The German Greens are to hold a convention May 13, which could take the party out of the government and leave Mr. Schrder without a parliamentary majority. But party leader Joschka Fischer, who as foreign minister has supported war, is likely to be able to use his popularity to keep the rank and file under control.
Tough sell in Italy
A fragile coalition is also uppermost in the mind of Italian Prime Minister Massimo D'Alema, whose center-left government ranges from former Christian Democrats to Communists, who don't even want Italy to be a member of NATO, let alone participate in the war against Yugoslavia. For the time being, though, says leading Italian commentator Sergio Romano, the Democrats and the Communists are sticking with Mr. D'Alema so as not to precipitate a crisis in the run-up to presidential elections, which the conservative former Prime Minister Silvio Berlusconi might exploit.
In France and Germany, where public doubts about the war are growing, the governments are rallying support for continued bombing by also embracing diplomatic initiatives to end the violence.
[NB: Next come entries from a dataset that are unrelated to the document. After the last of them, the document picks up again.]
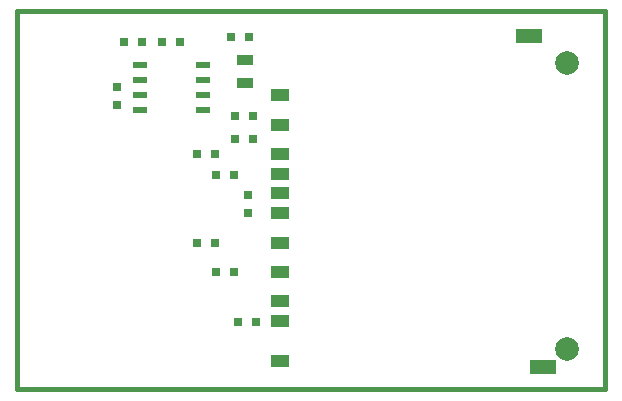
<source format=gtp>
G04 (created by PCBNEW-RS274X (2010-05-05 BZR 2356)-stable) date 4/07/2011 8:20:50 p.m.*
G01*
G70*
G90*
%MOIN*%
G04 Gerber Fmt 3.4, Leading zero omitted, Abs format*
%FSLAX34Y34*%
G04 APERTURE LIST*
%ADD10C,0.006000*%
%ADD11C,0.015000*%
%ADD12R,0.059100X0.039400*%
%ADD13R,0.086600X0.047200*%
%ADD14C,0.078700*%
%ADD15R,0.025000X0.031500*%
%ADD16R,0.031500X0.025000*%
%ADD17R,0.055000X0.035000*%
%ADD18R,0.045000X0.020000*%
G04 APERTURE END LIST*
G54D10*
G54D11*
X39291Y-32323D02*
X39291Y-19764D01*
X19685Y-32362D02*
X39291Y-32362D01*
X19685Y-19763D02*
X19685Y-32362D01*
X39291Y-19763D02*
X19685Y-19763D01*
G54D12*
X28465Y-26501D03*
X28465Y-27485D03*
X28465Y-28470D03*
X28465Y-29424D03*
X28465Y-30094D03*
X28465Y-31412D03*
X28465Y-25832D03*
X28465Y-25182D03*
X28465Y-22564D03*
X28465Y-23548D03*
X28465Y-24533D03*
G54D13*
X36762Y-20586D03*
X37205Y-31609D03*
G54D14*
X38032Y-31019D03*
X38032Y-21491D03*
G54D15*
X23842Y-20786D03*
X23242Y-20786D03*
X26944Y-23267D03*
X27544Y-23267D03*
X25684Y-24527D03*
X26284Y-24527D03*
X25684Y-27480D03*
X26284Y-27480D03*
G54D16*
X23031Y-22897D03*
X23031Y-22297D03*
G54D15*
X26314Y-28464D03*
X26914Y-28464D03*
X26314Y-25236D03*
X26914Y-25236D03*
X26826Y-20630D03*
X27426Y-20630D03*
X27042Y-30114D03*
X27642Y-30114D03*
G54D16*
X27386Y-26473D03*
X27386Y-25873D03*
G54D15*
X27544Y-24015D03*
X26944Y-24015D03*
X24502Y-20786D03*
X25102Y-20786D03*
G54D17*
X27283Y-21396D03*
X27283Y-22146D03*
G54D18*
X23792Y-23072D03*
X25892Y-23072D03*
X23792Y-22572D03*
X23792Y-22072D03*
X23792Y-21572D03*
X25892Y-22572D03*
X25892Y-22072D03*
X25892Y-21572D03*
M02*

</source>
German public backing for the campaign fell to 49 percent before Schrder launched a diplomatic offensive, which brought the figures back up to 59 percent last week, according to Infratest.
In France, President Jacques Chirac insisted in a speech Monday that "we are also, of course, pursuing the search for a political solution," and reminded his listeners that he would be going to Moscow next week in a further sign of encouragement for Rus-sian efforts to mediate an end to the fighting. Mr. Chirac made his comments in his weekly televised address - a six-week-old ritual that underlines the government's anxiety about public opinion.
Spin in high gear
And in Brussels, where Mr. Prince is working alongside British premier Tony Blair's top spin doctor, Alastair Campbell, the battle to maintain public support has gone into high gear.
"They are giving us their 'story of the day' and making sure we stick to it," says Martin Walker, who covers NATO for The Guardian, a British paper. "They are very, very good at staying on message, and the sense of news management is better now."
*Richard Wentworth in Rome, James Drake in Prague, and Lucian Kim in Berlin contributed to this report.